The spread of the avian influenza in 2015, which forced thousands of commercially produced birds to be slaughtered, has led to a high-demand, short-supply cost surge. The disease has affected supply more in the Midwest than anywhere else. California, which escaped major devastation unlike Wisconsin and Iowa, is already seeing prices decrease, although the USDA’s most recent egg report cited a decrease in demand for the reason. Prices should decrease as supply regulates, as a Wisfarmer.com story reported this week: “With less egg production and tight supplies as a result of the Avian Influenza outbreak, we expected to see the marketplace respond with higher prices,” said Casey Langan, Wisconsin Farm Bureau Federation spokesman. “Egg prices should stabilize and retreat once our nation’s flock is rebuilt.”

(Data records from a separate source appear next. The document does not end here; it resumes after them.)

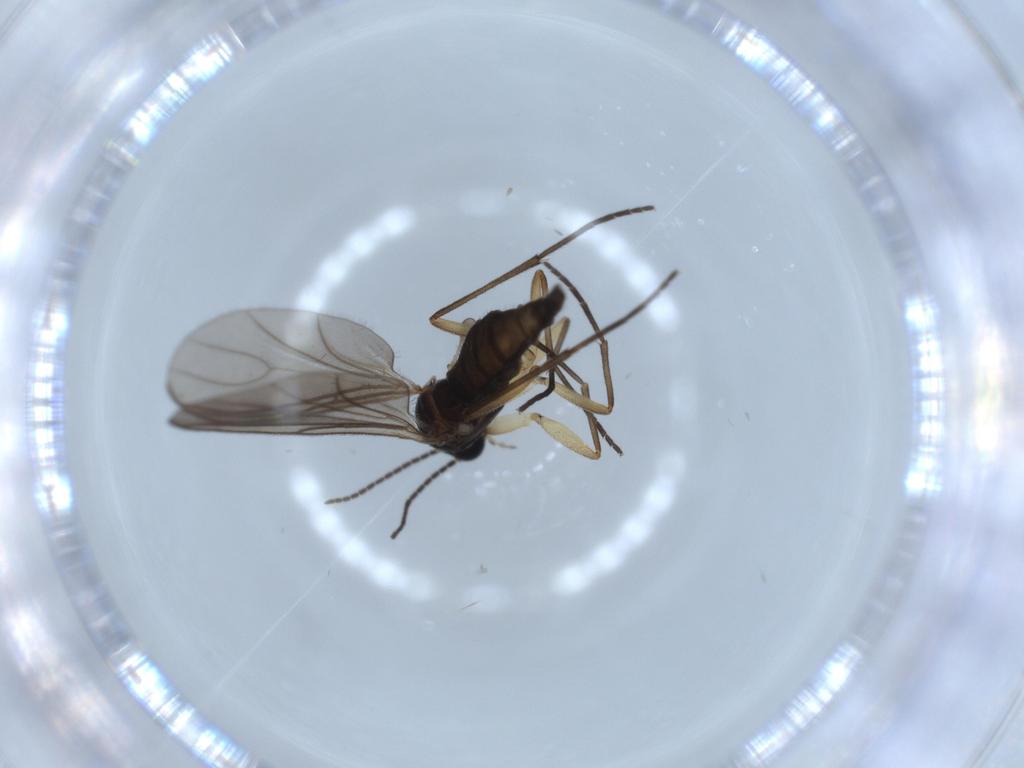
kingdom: Animalia
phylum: Arthropoda
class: Insecta
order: Diptera
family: Sciaridae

Demand has increased domestically as the USDA dropped cholesterol warnings it had attached to eggs for years, and more Americans are incorporating eggs into their diets. In the U.S. Department of Agriculture’s 10-year outlook through 2024, egg demand is expected to increase by nearly 15 percent, following trends of more personal consumption of eggs and a growing population.
Supply is expected to follow, as the USDA is forecasting that today’s pricing in 2015 will be the peak for years to come, although it does not factor in events like this year’s flu outbreak in future pricing. Around the world, dozen eggs prices vary greatly. Norwegians pay almost $4.21 per dozen, according to Numbeo.com, a cost of living website. The U.S. ranks 29th on their list for egg prices, with Venezuela topping the list at $6.92 per dozen. The Swiss were second, and pay $5.90 per dozen. In India, residents pay only $0.84. If you have backyard chickens that are producing eggs, this should give you confidence you’re doing the right thing. Not only , but it’s challenging to understand the egg facts on cartons and feel confident you are getting a superior product. To help save on the cost of eggs, you can consider food preservation methods such as freezing egg whites and yokes.